— START OF Input material —
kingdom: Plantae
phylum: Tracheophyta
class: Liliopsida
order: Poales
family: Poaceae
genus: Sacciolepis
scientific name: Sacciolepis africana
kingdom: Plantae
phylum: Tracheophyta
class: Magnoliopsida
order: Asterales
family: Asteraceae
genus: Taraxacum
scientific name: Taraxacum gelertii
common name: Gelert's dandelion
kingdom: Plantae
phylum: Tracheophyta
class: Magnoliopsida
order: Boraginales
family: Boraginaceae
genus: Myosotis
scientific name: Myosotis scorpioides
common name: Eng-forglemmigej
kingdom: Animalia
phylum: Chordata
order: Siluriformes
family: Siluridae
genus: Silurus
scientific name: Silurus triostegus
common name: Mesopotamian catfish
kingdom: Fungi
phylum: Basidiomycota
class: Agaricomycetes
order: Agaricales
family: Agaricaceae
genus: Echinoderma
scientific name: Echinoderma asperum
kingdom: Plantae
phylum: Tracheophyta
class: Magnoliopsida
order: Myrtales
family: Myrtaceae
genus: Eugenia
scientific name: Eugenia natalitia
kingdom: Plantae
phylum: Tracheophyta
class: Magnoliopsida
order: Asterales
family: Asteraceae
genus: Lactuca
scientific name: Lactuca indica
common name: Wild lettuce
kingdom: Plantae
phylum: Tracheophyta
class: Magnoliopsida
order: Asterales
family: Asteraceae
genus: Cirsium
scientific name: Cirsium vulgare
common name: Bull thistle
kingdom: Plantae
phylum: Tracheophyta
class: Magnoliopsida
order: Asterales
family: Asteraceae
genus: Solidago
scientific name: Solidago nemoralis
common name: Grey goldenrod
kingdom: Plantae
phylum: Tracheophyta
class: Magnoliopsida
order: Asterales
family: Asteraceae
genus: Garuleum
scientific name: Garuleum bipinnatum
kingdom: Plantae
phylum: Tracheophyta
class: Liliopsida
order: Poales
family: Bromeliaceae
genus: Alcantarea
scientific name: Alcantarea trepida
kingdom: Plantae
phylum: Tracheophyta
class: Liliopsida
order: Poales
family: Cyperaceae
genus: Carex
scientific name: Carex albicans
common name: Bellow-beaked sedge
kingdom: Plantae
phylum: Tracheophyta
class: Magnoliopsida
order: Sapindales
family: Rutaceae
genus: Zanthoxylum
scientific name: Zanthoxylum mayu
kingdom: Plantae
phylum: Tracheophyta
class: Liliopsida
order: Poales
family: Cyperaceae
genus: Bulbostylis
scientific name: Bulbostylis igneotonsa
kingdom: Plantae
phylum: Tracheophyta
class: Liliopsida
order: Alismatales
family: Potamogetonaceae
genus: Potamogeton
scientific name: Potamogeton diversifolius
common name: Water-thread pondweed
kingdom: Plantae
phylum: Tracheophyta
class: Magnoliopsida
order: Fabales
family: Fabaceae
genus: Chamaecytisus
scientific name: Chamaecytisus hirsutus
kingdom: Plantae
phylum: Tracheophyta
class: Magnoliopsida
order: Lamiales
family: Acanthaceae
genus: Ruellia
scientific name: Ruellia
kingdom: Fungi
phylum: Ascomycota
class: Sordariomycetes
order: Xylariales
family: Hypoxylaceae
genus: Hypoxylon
— END OF Input material —
Direction: Write out every one of the lines above again, word for word and in the same order.

Output of the exercise:
kingdom: Plantae
phylum: Tracheophyta
class: Liliopsida
order: Poales
family: Poaceae
genus: Sacciolepis
scientific name: Sacciolepis africana
kingdom: Plantae
phylum: Tracheophyta
class: Magnoliopsida
order: Asterales
family: Asteraceae
genus: Taraxacum
scientific name: Taraxacum gelertii
common name: Gelert's dandelion
kingdom: Plantae
phylum: Tracheophyta
class: Magnoliopsida
order: Boraginales
family: Boraginaceae
genus: Myosotis
scientific name: Myosotis scorpioides
common name: Eng-forglemmigej
kingdom: Animalia
phylum: Chordata
order: Siluriformes
family: Siluridae
genus: Silurus
scientific name: Silurus triostegus
common name: Mesopotamian catfish
kingdom: Fungi
phylum: Basidiomycota
class: Agaricomycetes
order: Agaricales
family: Agaricaceae
genus: Echinoderma
scientific name: Echinoderma asperum
kingdom: Plantae
phylum: Tracheophyta
class: Magnoliopsida
order: Myrtales
family: Myrtaceae
genus: Eugenia
scientific name: Eugenia natalitia
kingdom: Plantae
phylum: Tracheophyta
class: Magnoliopsida
order: Asterales
family: Asteraceae
genus: Lactuca
scientific name: Lactuca indica
common name: Wild lettuce
kingdom: Plantae
phylum: Tracheophyta
class: Magnoliopsida
order: Asterales
family: Asteraceae
genus: Cirsium
scientific name: Cirsium vulgare
common name: Bull thistle
kingdom: Plantae
phylum: Tracheophyta
class: Magnoliopsida
order: Asterales
family: Asteraceae
genus: Solidago
scientific name: Solidago nemoralis
common name: Grey goldenrod
kingdom: Plantae
phylum: Tracheophyta
class: Magnoliopsida
order: Asterales
family: Asteraceae
genus: Garuleum
scientific name: Garuleum bipinnatum
kingdom: Plantae
phylum: Tracheophyta
class: Liliopsida
order: Poales
family: Bromeliaceae
genus: Alcantarea
scientific name: Alcantarea trepida
kingdom: Plantae
phylum: Tracheophyta
class: Liliopsida
order: Poales
family: Cyperaceae
genus: Carex
scientific name: Carex albicans
common name: Bellow-beaked sedge
kingdom: Plantae
phylum: Tracheophyta
class: Magnoliopsida
order: Sapindales
family: Rutaceae
genus: Zanthoxylum
scientific name: Zanthoxylum mayu
kingdom: Plantae
phylum: Tracheophyta
class: Liliopsida
order: Poales
family: Cyperaceae
genus: Bulbostylis
scientific name: Bulbostylis igneotonsa
kingdom: Plantae
phylum: Tracheophyta
class: Liliopsida
order: Alismatales
family: Potamogetonaceae
genus: Potamogeton
scientific name: Potamogeton diversifolius
common name: Water-thread pondweed
kingdom: Plantae
phylum: Tracheophyta
class: Magnoliopsida
order: Fabales
family: Fabaceae
genus: Chamaecytisus
scientific name: Chamaecytisus hirsutus
kingdom: Plantae
phylum: Tracheophyta
class: Magnoliopsida
order: Lamiales
family: Acanthaceae
genus: Ruellia
scientific name: Ruellia
kingdom: Fungi
phylum: Ascomycota
class: Sordariomycetes
order: Xylariales
family: Hypoxylaceae
genus: Hypoxylon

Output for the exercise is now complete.